• BRANO PROPOSTO:
=-=-=-=-=

Digiuniamo, allora, dai vizi, dal soffermarci troppo davanti
alla televisione o al computer, da qualche lettura non
edificante, da un divertimento sfrenato, dal pettegolezzo,
dal giudicare le persone, dal trattare i fratelli come se
fossero nostri servi... Digiuniamo dal “dolce far niente”,
che rischia di diventare ozio o accidia, per dedicare questo
tempo “sprecato” alle necessità dei fratelli; digiuniamo da
alcuni cibi per dare quello che non si è mangiato o il suo
equivalente, a chi non ne ha.
Però “…quando
tu digiuni, profumati la testa e lavati il volto, perché la
gente non veda che tu digiuni…” cioè fallo nel
nascondimento. Il motivo è semplice: non si tratta di
metterci in rapporto con noi stessi, di contabilizzare i
nostri sforzi e le nostre vittorie; non si tratta neanche di
metterci in relazione con gli altri per dare spettacolo, per
farci vedere. Coloro che agiscono in questo modo hanno già
ricevuto la ricompensa, poiché la stima degli uomini annulla
e rende superflua la grazia di Dio. Fare elemosina, pregare,
digiunare mirano a ri-unirci al Padre, ri-metterci in
contatto con Lui, farci entrare nel suo campo visivo.
Gesù
denuncia con forza il possibile snaturamento di questi gesti
di penitenza che rischiano di diventare occasione di
allontanamento da Dio. Vi è infatti una maniera di dare che
non genera l’amore, ma il compiacimento di sé. Vi è una
preghiera che non è volta verso Dio, ma all’autoesaltazione
di colui che la ostenta. Vi è un digiuno che non esprime la
rinuncia ai desideri troppo umani, ma l’esaltazione di
questi desideri. Per questa strada la Quaresima che inizia
non conduce da nessuna parte.

=-=-=-=-=

• RIGHE ELENCATE:

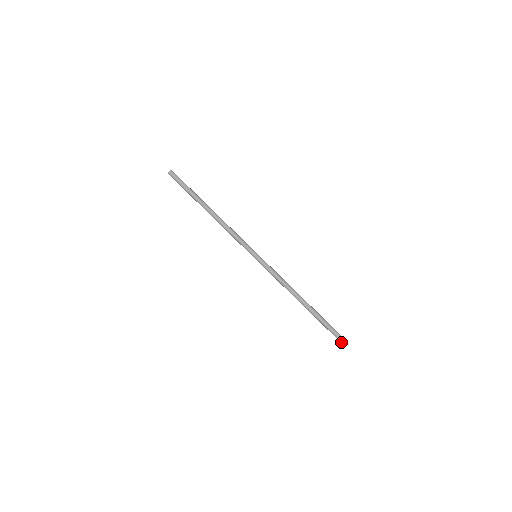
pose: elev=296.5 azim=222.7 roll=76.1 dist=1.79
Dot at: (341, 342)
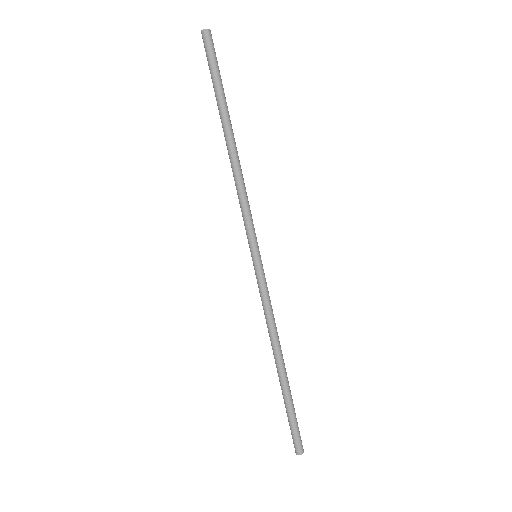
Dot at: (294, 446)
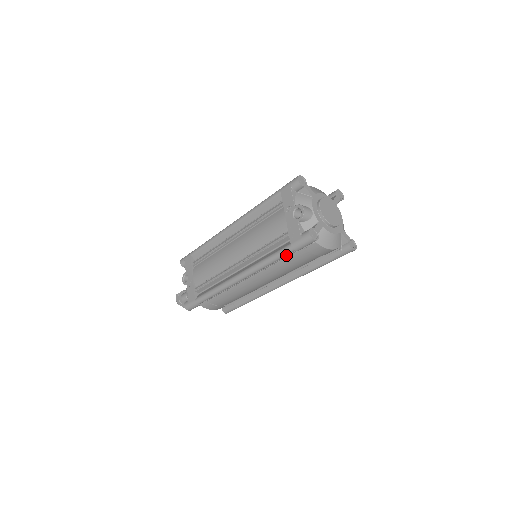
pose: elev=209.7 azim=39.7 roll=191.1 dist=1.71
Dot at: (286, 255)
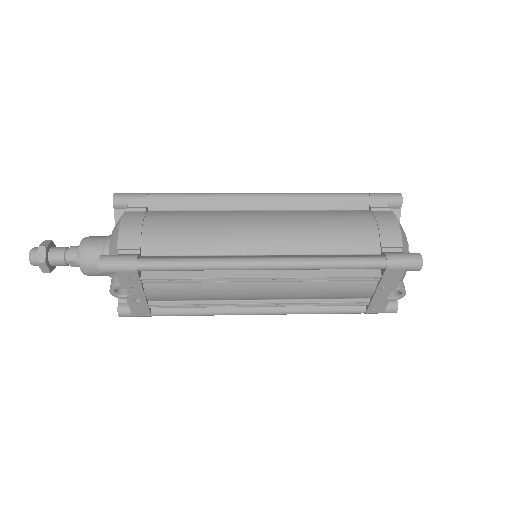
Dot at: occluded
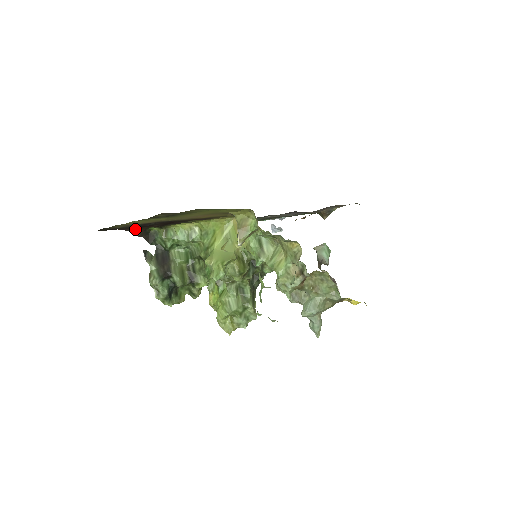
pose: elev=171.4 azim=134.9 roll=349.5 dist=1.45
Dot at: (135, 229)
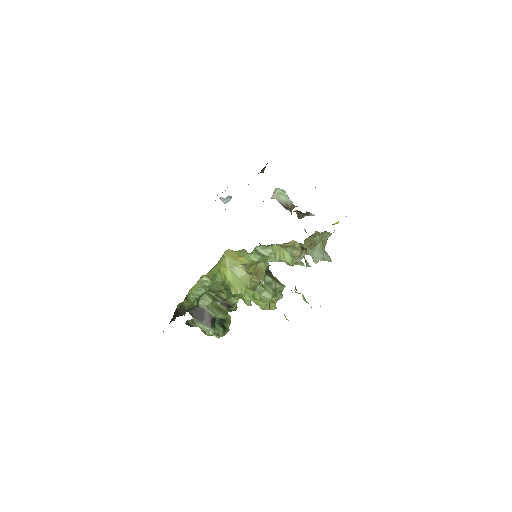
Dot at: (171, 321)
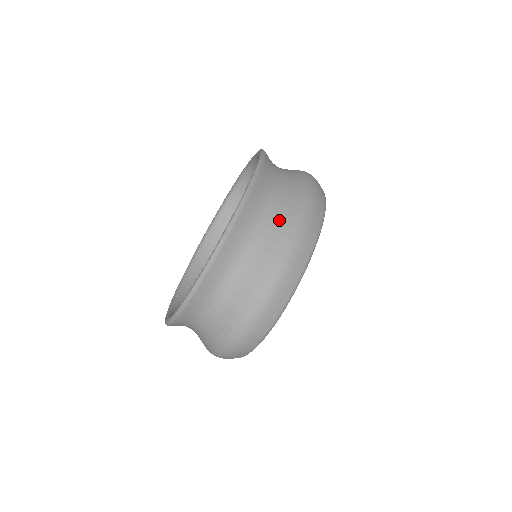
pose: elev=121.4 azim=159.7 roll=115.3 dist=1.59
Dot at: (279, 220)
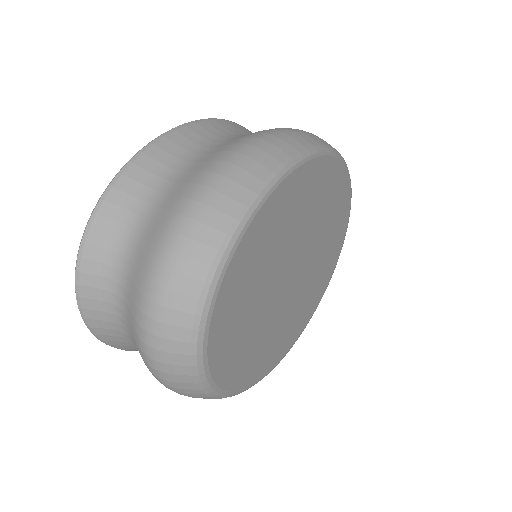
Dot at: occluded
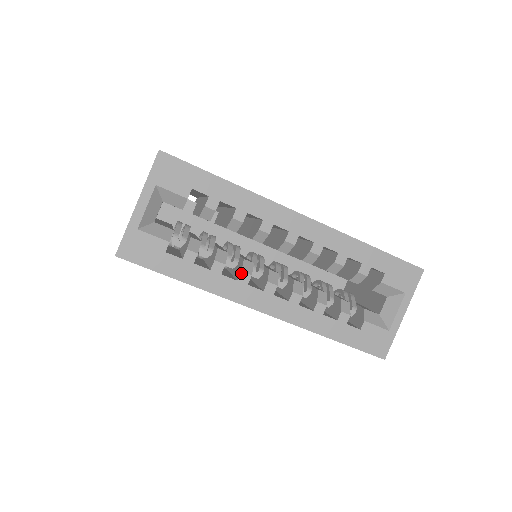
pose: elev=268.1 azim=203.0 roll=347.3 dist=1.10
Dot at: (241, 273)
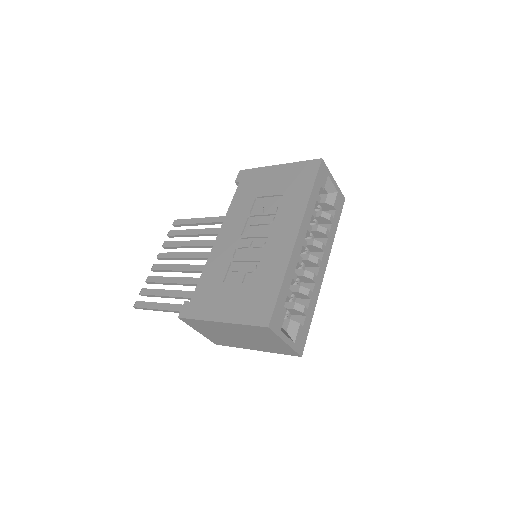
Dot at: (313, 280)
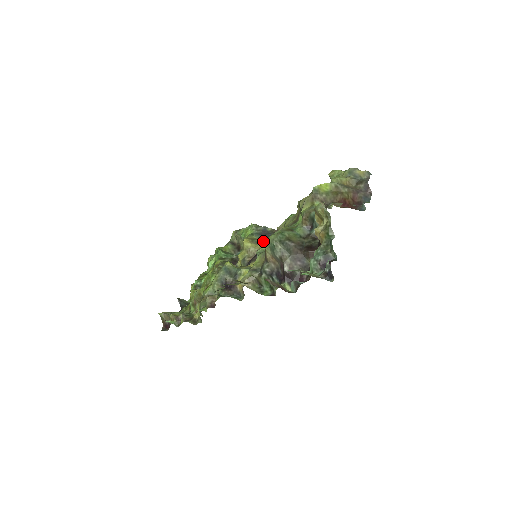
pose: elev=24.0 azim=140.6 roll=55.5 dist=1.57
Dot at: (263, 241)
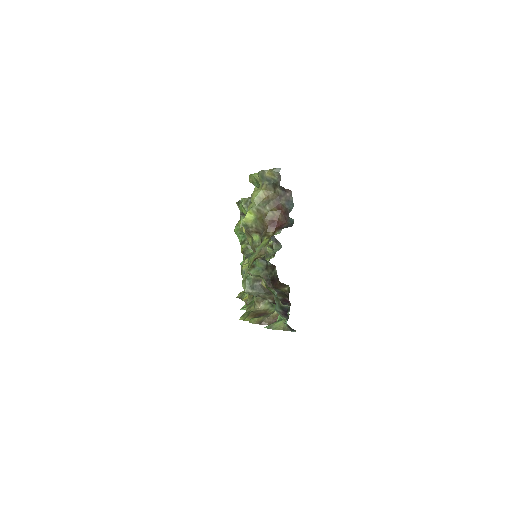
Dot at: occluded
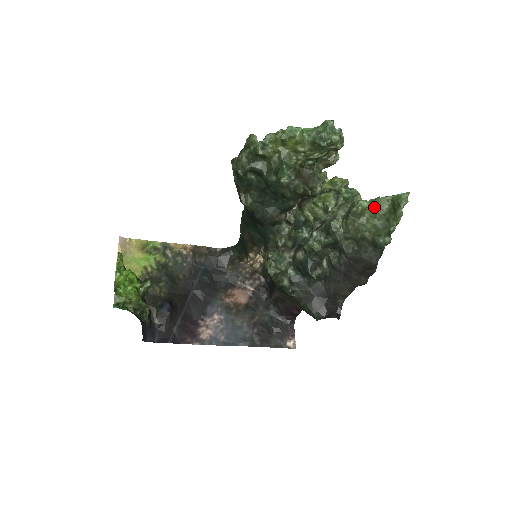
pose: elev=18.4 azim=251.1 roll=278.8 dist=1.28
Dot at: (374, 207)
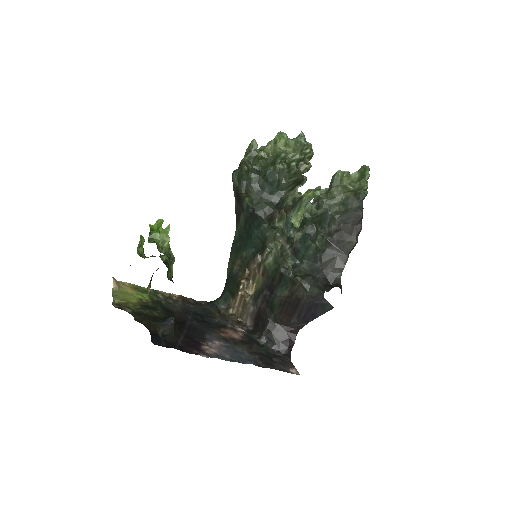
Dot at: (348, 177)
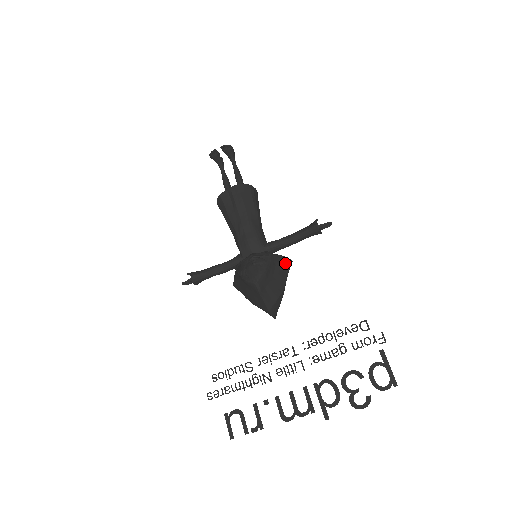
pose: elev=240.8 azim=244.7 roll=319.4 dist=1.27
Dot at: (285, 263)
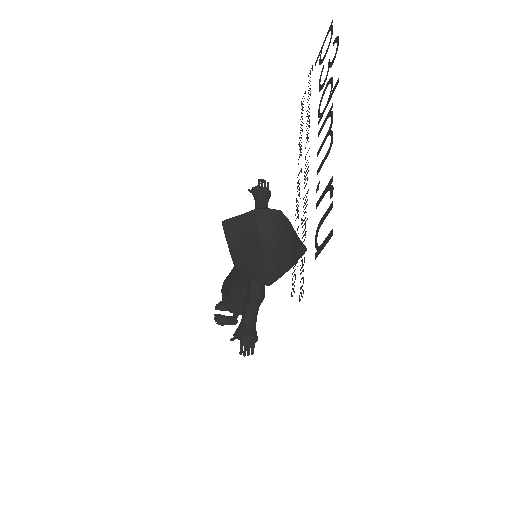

=-=-=-=-=

• CONSEGNA: Riscriva per intero il brano sul digiuno, senza apportarvi alcuna modifica. Le righe provengono da una fonte diversa.

• RISPOSTA ATTESA:
Digiuniamo, allora, dai vizi, dal soffermarci troppo davanti
alla televisione o al computer, da qualche lettura non
edificante, da un divertimento sfrenato, dal pettegolezzo,
dal giudicare le persone, dal trattare i fratelli come se
fossero nostri servi... Digiuniamo dal “dolce far niente”,
che rischia di diventare ozio o accidia, per dedicare questo
tempo “sprecato” alle necessità dei fratelli; digiuniamo da
alcuni cibi per dare quello che non si è mangiato o il suo
equivalente, a chi non ne ha.
Però “…quando
tu digiuni, profumati la testa e lavati il volto, perché la
gente non veda che tu digiuni…” cioè fallo nel
nascondimento. Il motivo è semplice: non si tratta di
metterci in rapporto con noi stessi, di contabilizzare i
nostri sforzi e le nostre vittorie; non si tratta neanche di
metterci in relazione con gli altri per dare spettacolo, per
farci vedere. Coloro che agiscono in questo modo hanno già
ricevuto la ricompensa, poiché la stima degli uomini annulla
e rende superflua la grazia di Dio. Fare elemosina, pregare,
digiunare mirano a ri-unirci al Padre, ri-metterci in
contatto con Lui, farci entrare nel suo campo visivo.
Gesù
denuncia con forza il possibile snaturamento di questi gesti
di penitenza che rischiano di diventare occasione di
allontanamento da Dio. Vi è infatti una maniera di dare che
non genera l’amore, ma il compiacimento di sé. Vi è una
preghiera che non è volta verso Dio, ma all’autoesaltazione
di colui che la ostenta. Vi è un digiuno che non esprime la
rinuncia ai desideri troppo umani, ma l’esaltazione di
questi desideri. Per questa strada la Quaresima che inizia
non conduce da nessuna parte.